'''
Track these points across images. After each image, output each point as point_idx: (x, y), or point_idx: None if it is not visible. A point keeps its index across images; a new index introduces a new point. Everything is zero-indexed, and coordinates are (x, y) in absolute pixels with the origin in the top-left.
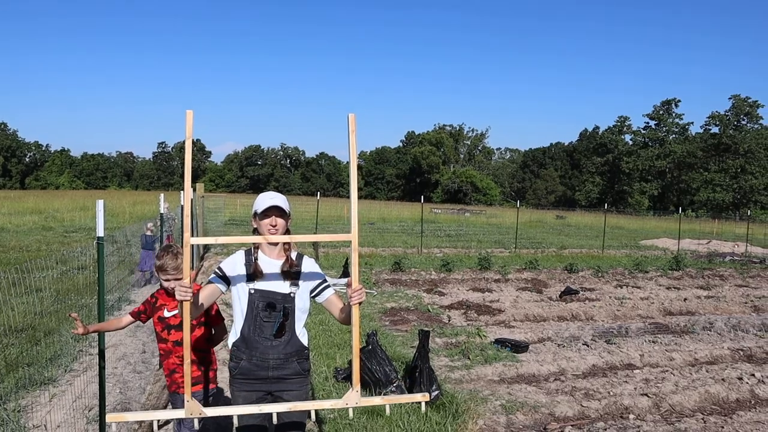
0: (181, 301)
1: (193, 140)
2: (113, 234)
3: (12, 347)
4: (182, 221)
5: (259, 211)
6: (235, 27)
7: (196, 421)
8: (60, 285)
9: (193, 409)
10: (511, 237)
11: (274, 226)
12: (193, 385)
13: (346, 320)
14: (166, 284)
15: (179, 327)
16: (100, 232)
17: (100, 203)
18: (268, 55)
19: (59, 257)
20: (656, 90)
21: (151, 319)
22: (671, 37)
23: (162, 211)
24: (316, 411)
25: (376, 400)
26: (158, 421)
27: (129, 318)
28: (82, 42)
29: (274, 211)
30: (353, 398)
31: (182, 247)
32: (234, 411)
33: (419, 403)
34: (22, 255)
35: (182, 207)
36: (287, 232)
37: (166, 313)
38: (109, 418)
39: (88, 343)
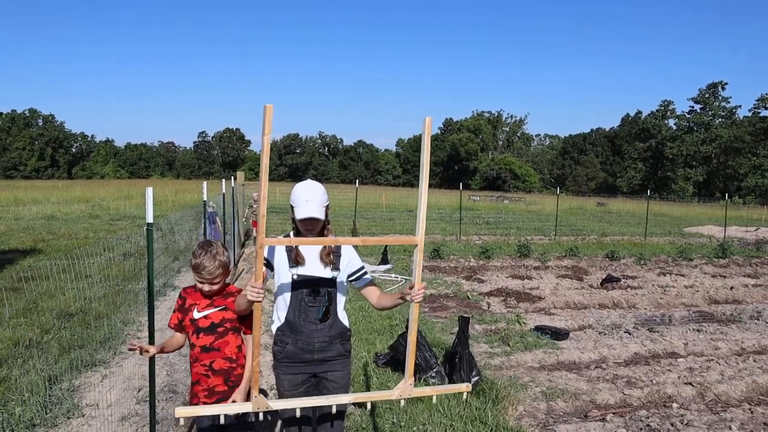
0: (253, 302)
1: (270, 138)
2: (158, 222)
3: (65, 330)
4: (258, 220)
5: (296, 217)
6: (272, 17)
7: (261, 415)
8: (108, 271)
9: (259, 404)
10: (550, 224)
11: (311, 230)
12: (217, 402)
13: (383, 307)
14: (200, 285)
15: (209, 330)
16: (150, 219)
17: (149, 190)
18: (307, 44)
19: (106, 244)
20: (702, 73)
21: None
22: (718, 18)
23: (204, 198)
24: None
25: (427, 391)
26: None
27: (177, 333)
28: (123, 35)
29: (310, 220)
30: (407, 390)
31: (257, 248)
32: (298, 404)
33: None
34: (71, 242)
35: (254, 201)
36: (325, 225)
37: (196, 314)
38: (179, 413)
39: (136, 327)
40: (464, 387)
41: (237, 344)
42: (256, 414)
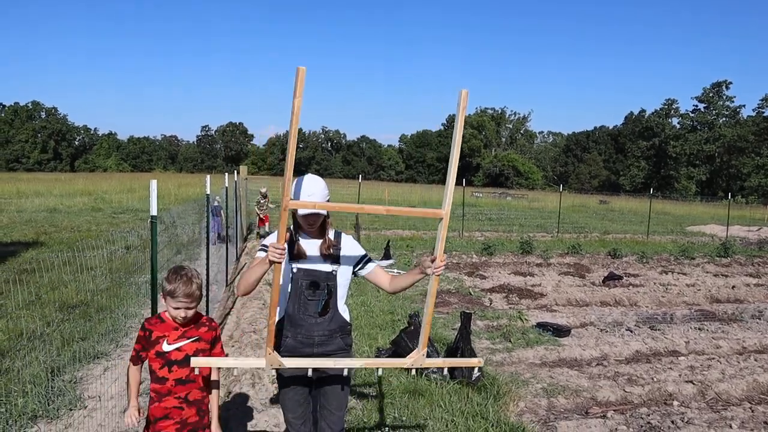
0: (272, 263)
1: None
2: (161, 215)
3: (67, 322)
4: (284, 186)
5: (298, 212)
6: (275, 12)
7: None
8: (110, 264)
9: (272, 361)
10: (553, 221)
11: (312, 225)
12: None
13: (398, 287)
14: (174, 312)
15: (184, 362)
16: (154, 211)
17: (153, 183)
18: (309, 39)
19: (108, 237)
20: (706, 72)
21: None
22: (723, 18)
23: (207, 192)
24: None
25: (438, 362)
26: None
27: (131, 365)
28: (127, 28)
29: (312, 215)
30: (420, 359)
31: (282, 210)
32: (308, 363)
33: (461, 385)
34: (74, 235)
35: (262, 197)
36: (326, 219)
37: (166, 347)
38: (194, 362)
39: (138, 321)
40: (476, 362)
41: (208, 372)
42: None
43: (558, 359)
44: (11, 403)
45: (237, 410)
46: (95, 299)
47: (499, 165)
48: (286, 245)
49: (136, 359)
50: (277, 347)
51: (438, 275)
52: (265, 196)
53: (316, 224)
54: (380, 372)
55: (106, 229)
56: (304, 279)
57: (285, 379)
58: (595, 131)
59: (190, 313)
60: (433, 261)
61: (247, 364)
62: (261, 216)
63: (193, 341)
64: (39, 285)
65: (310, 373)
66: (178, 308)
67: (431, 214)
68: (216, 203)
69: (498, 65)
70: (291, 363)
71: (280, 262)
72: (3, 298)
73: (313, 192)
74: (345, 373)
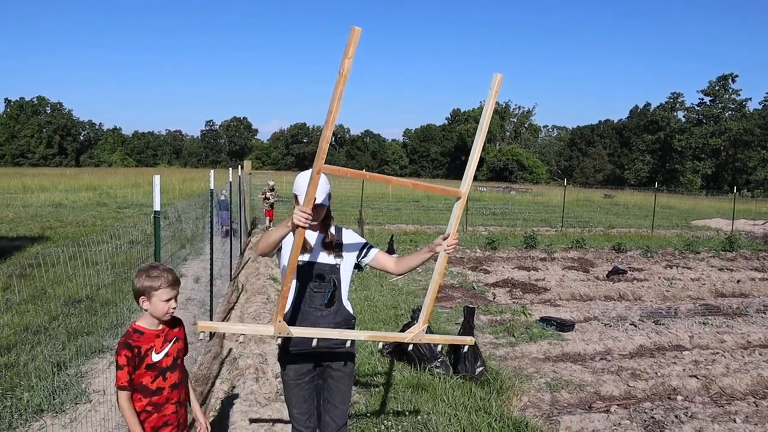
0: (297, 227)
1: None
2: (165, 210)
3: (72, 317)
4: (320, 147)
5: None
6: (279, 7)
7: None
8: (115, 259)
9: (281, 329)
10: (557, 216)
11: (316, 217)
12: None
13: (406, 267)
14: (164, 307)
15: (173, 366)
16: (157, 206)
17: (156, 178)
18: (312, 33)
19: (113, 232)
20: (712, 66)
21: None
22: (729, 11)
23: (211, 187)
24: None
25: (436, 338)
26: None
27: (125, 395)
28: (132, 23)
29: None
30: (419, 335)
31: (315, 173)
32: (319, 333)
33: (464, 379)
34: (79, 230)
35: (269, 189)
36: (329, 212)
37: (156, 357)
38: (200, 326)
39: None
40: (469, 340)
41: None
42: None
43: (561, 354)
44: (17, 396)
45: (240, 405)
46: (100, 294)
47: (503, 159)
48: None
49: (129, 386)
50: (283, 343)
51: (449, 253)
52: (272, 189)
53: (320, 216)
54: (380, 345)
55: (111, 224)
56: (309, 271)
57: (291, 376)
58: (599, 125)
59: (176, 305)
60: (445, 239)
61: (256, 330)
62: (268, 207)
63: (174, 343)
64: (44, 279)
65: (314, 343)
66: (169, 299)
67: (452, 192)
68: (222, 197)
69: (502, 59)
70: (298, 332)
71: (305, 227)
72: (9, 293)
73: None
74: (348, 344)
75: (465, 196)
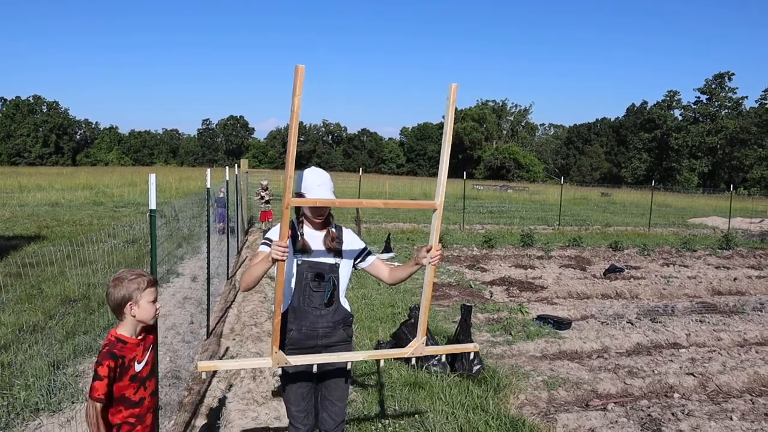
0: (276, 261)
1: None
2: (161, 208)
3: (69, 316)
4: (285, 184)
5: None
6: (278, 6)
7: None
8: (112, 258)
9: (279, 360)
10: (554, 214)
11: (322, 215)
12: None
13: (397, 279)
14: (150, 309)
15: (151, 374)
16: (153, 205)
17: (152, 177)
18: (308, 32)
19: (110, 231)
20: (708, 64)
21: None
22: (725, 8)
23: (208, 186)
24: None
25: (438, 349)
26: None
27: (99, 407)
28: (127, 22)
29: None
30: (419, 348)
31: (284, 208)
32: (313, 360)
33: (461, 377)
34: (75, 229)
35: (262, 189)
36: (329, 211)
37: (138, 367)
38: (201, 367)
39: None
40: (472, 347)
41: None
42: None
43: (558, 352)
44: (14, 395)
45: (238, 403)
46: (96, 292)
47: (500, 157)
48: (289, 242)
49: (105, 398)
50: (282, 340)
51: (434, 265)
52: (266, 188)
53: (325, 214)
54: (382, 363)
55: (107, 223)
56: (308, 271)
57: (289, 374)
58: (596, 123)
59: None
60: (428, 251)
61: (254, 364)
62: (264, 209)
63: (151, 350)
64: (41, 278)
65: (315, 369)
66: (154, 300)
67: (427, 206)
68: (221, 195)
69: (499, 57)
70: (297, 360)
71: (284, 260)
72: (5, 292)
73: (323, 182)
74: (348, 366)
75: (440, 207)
'''
'''
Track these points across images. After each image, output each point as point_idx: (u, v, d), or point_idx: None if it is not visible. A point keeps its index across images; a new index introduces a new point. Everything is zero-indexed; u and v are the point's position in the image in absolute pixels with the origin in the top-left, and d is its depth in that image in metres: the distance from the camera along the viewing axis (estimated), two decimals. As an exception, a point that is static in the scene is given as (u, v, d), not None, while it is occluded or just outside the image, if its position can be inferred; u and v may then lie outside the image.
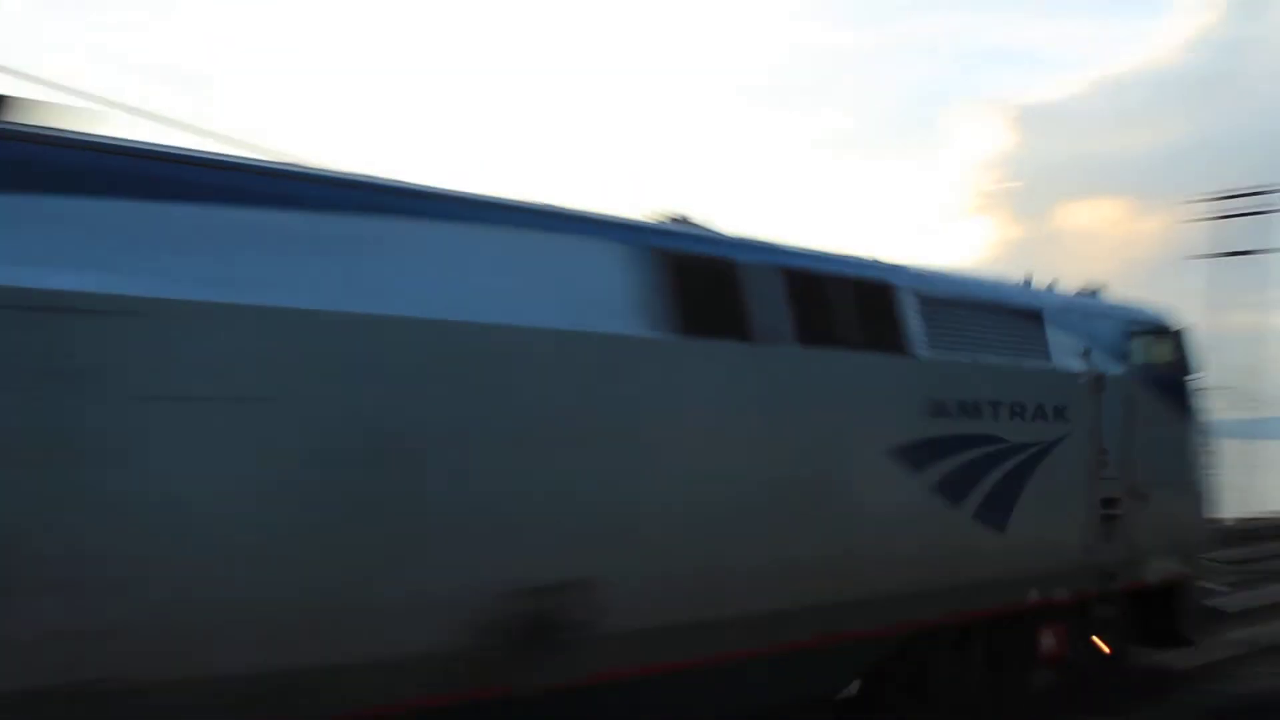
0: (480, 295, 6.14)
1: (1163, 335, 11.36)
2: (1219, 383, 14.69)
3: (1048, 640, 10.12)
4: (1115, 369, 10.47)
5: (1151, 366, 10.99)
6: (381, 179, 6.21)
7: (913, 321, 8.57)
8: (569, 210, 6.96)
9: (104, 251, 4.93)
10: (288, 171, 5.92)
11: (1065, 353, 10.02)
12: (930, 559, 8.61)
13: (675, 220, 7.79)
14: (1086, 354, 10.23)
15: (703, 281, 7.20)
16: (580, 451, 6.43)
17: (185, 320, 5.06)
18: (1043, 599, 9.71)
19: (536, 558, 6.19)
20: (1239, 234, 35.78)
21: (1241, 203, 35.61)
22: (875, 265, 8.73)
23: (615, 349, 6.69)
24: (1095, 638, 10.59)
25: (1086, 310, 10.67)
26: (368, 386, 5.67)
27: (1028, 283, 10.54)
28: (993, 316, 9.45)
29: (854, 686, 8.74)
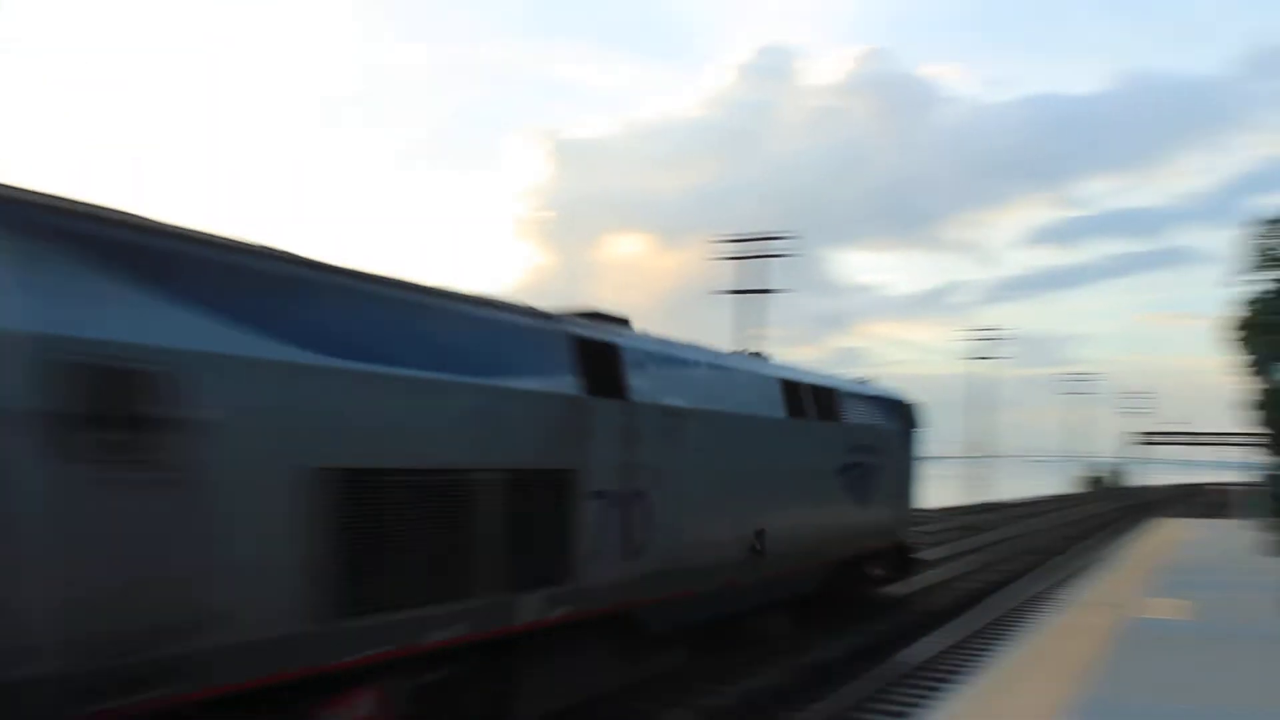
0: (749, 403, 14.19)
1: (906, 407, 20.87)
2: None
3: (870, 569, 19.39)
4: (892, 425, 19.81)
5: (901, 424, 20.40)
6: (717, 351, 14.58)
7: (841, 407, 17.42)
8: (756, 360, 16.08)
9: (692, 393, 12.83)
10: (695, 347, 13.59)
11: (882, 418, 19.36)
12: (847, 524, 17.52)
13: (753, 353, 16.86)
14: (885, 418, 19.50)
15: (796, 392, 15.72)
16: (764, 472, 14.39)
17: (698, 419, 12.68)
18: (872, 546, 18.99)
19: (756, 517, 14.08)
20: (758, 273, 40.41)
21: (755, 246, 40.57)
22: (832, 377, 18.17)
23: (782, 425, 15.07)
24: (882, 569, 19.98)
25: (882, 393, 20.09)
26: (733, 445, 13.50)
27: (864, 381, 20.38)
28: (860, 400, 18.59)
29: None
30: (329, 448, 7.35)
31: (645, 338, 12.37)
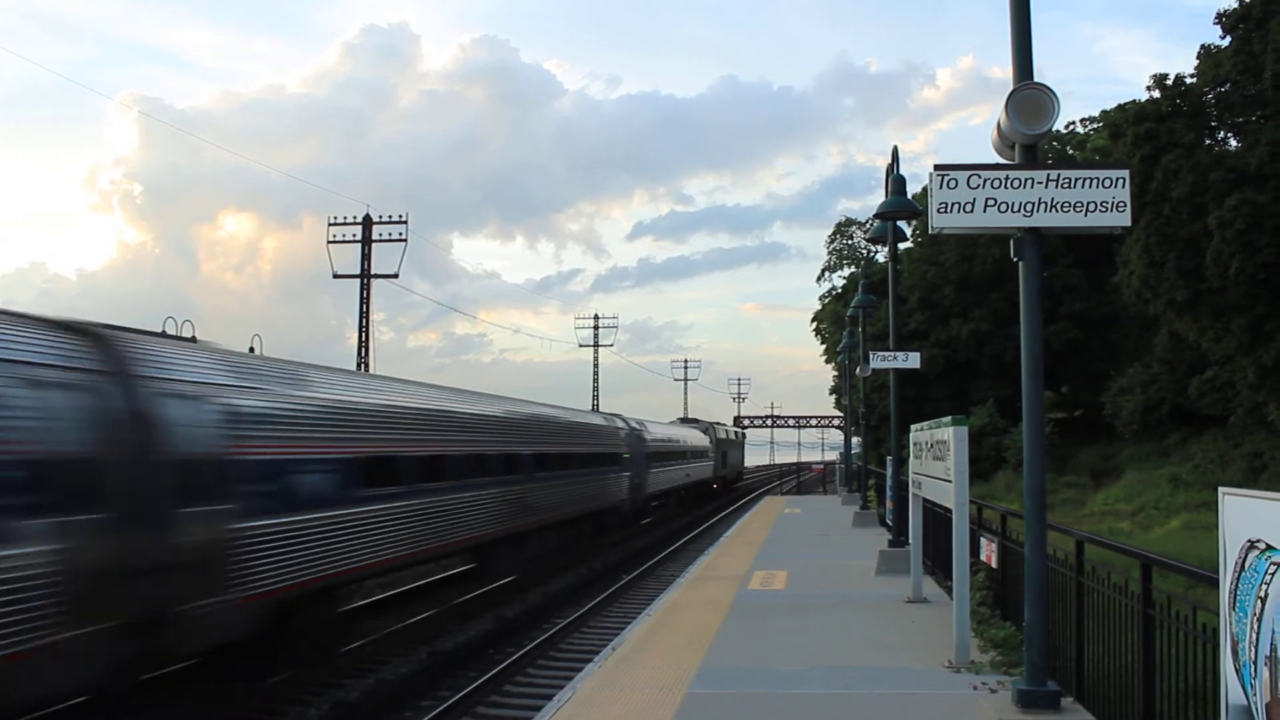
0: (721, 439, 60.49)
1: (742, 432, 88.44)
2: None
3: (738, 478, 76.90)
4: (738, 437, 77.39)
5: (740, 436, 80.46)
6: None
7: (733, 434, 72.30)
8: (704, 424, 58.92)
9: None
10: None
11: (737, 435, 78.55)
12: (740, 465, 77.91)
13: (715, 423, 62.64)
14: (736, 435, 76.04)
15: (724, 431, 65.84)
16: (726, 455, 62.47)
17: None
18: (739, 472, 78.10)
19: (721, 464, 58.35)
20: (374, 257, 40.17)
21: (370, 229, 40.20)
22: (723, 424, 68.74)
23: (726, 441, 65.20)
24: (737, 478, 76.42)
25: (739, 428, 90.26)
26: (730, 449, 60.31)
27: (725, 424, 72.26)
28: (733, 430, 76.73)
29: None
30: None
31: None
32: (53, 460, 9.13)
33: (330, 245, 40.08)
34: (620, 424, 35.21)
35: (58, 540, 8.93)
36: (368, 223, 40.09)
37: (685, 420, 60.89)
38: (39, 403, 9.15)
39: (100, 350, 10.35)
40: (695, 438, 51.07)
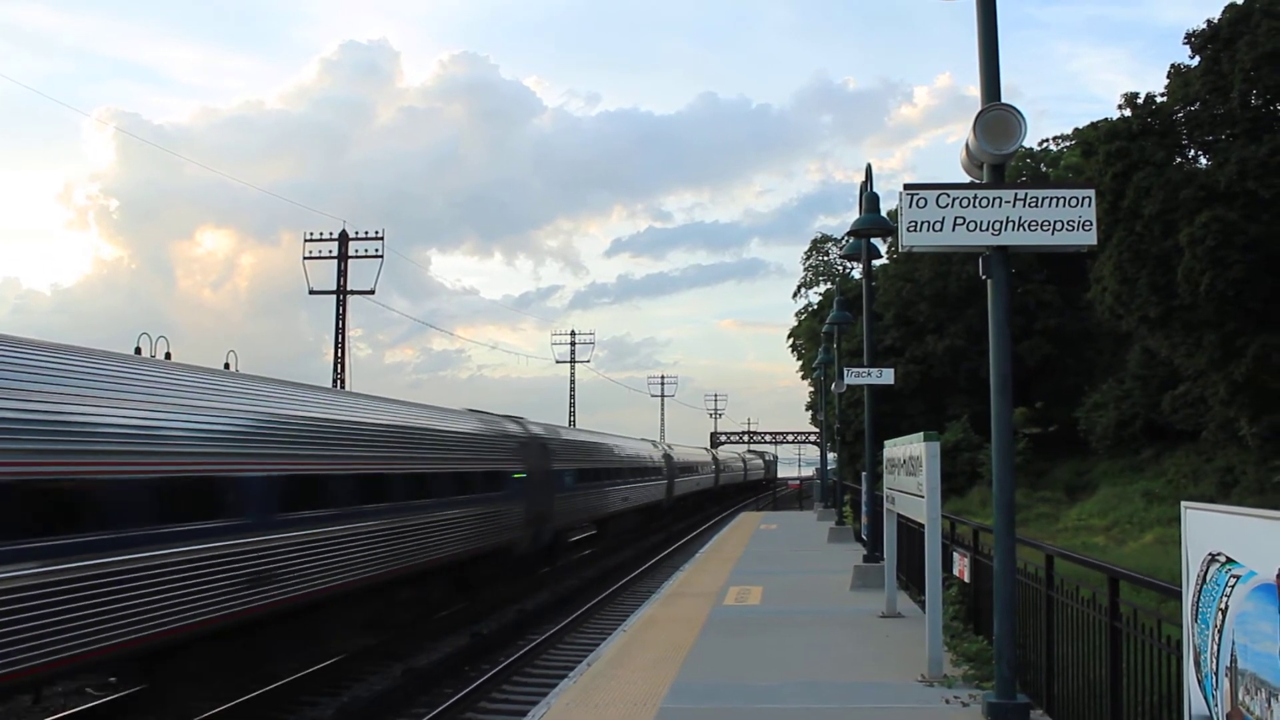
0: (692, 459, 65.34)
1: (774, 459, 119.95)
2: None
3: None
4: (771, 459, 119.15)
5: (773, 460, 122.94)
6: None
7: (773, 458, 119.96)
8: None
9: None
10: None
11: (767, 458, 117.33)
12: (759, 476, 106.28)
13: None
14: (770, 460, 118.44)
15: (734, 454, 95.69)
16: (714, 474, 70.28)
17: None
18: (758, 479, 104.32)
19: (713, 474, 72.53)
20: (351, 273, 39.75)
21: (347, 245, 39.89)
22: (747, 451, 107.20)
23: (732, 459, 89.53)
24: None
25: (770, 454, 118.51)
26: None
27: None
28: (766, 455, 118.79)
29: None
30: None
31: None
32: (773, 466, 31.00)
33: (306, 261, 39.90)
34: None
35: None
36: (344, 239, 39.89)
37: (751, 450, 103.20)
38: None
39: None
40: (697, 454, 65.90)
'''
What to do -
The material above holds pictures; leave them out and set down exactly the lines from the line with "5: (259, 211)" to the line with "45: (237, 410)", both included.

Output -
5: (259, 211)
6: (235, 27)
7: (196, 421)
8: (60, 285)
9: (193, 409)
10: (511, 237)
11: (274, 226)
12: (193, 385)
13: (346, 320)
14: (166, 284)
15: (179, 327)
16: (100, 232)
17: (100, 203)
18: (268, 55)
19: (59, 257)
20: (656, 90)
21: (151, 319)
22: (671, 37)
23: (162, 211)
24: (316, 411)
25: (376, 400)
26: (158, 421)
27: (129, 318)
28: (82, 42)
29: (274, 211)
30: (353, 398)
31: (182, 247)
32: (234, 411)
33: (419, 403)
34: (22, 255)
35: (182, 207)
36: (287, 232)
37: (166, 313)
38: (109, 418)
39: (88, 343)
0: (253, 302)
1: (270, 138)
2: (158, 222)
3: (65, 330)
4: (258, 220)
5: (296, 217)
6: (272, 17)
7: (261, 415)
8: (108, 271)
9: (259, 404)
10: (550, 224)
11: (311, 230)
12: (217, 402)
13: (383, 307)
14: (200, 285)
15: (209, 330)
16: (150, 219)
17: (149, 190)
18: (307, 44)
19: (106, 244)
20: (702, 73)
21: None
22: (718, 18)
23: (204, 198)
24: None
25: (427, 391)
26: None
27: (177, 333)
28: (123, 35)
29: (310, 220)
30: (407, 390)
31: (257, 248)
32: (298, 404)
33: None
34: (71, 242)
35: (254, 201)
36: (325, 225)
37: (196, 314)
38: (179, 413)
39: (136, 327)
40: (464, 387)
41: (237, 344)
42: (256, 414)
0: (272, 263)
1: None
2: (161, 215)
3: (67, 322)
4: (284, 186)
5: (298, 212)
6: (275, 12)
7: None
8: (110, 264)
9: (272, 361)
10: (553, 221)
11: (312, 225)
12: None
13: (398, 287)
14: (174, 312)
15: (184, 362)
16: (154, 211)
17: (153, 183)
18: (309, 39)
19: (108, 237)
20: (706, 72)
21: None
22: (723, 18)
23: (207, 192)
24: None
25: (438, 362)
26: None
27: (131, 365)
28: (127, 28)
29: (312, 215)
30: (420, 359)
31: (282, 210)
32: (308, 363)
33: (461, 385)
34: (74, 235)
35: (262, 197)
36: (326, 219)
37: (166, 347)
38: (194, 362)
39: (138, 321)
40: (476, 362)
41: (208, 372)
42: None
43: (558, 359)
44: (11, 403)
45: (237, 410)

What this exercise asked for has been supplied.